As the owner, you want that discharge, so that you have proof of clear title. So it is worth having.

In an ideal world the mortgage holder would be obligated to provide this at no extra cost, but the world is not ideal. I'm sure they would argue that they have no control over what future legal fees & Land Titles Office fees will be, so they can't absorb it in the cost of the mortgage.


----------



## CanadianCapitalist (Mar 31, 2009)

Also note that if you have a secured line of credit and you wish to close it, you may be charged a mortgage discharge fee of a similar magnitude.


----------



## mrcheap (Apr 4, 2009)

TRM: Yeah :-(

FT: Thanks! I'm actually just moving it onto a couple LOCs so I can sell the condo in the new year, so it's not a massive accomplishment.

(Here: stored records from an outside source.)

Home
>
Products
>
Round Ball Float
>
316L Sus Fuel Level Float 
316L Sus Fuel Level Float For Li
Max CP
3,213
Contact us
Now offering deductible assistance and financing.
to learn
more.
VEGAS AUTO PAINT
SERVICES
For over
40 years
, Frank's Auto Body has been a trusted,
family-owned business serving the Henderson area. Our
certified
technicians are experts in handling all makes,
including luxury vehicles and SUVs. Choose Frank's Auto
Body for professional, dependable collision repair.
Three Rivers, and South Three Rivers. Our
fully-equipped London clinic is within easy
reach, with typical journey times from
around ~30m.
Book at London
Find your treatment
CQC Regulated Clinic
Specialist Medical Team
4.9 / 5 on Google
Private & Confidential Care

OGG: Fair point. I'd love if lenders would absorb this expense and cover it with their rate so it was easier to compare mortgages, but I guess that's asking too much. I got them to drop all the origination fees, but no mention was made of this (although I'm sure it's buried in my agreement somewhere).


----------



## mrcheap (Apr 4, 2009)

CanadianCapitalist said:


> Also note that if you have a secured line of credit and you wish to close it, you may be charged a mortgage discharge fee of a similar magnitude.


Thankfully that doesn't apply to me, but good to know! I never got a secured LOC because I couldn't get them to waive the setup fee .


----------



## Cal (Jun 17, 2009)

Yet another reason to buy the bank stocks.

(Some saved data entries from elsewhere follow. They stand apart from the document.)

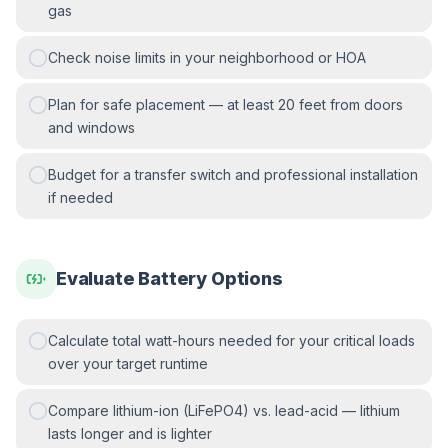
gas
Check noise limits in your neighborhood or HOA
Plan for safe placement — at least 20 feet from doors
and windows
Budget for a transfer switch and professional installation
if needed
Evaluate Battery Options
Calculate total watt-hours needed for your critical loads
over your target runtime
Compare lithium-ion (LiFePO4) vs. lead-acid — lithium
lasts longer and is lighter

Even when you pay them, they squeeze just a little more out of you.


----------



## Mockingbird (Apr 29, 2009)

FYI - the discharge fee varies from province to province and from lender to lender.
Fortunately in BC, this fee is regulated and capped at maximum $75.

MB


----------



## AMABILE (Apr 3, 2009)

I"m positive that several years ago I discharged 
the mortgage myself to avoid the fees


----------



## ShawnTH (Apr 9, 2011)

So the better half and I have finally paid off the mortgage. Yay us! 

We have received the notice to pay the discharge fee. The concern about mortgage fraudsters targeting those people that are mortgage free and clear are making me wonder if there might not be a benefit to having the bank still have a claim on the property. Any down side to this idea?


----------



## GreenAvenue (Dec 28, 2011)

FrugalTrader said:


> Besides the $225 fee, congrats on paying off the mortgage!


I was going to say the same thing! Personally I wouldn't mind paying the $225 knowing I wouldn't have a mortgage after that. 




AMABILE said:


> I"m positive that several years ago I discharged
> the mortgage myself to avoid the fees


I'm curious now... I wasn't aware you can discharge a mortgage yourself?


----------



## AMABILE (Apr 3, 2009)

You will need a "discharge" from the mortgage holder
(for a nominal fee), then go to the land titles office 
to have it registered and the lien holder's name removed.


----------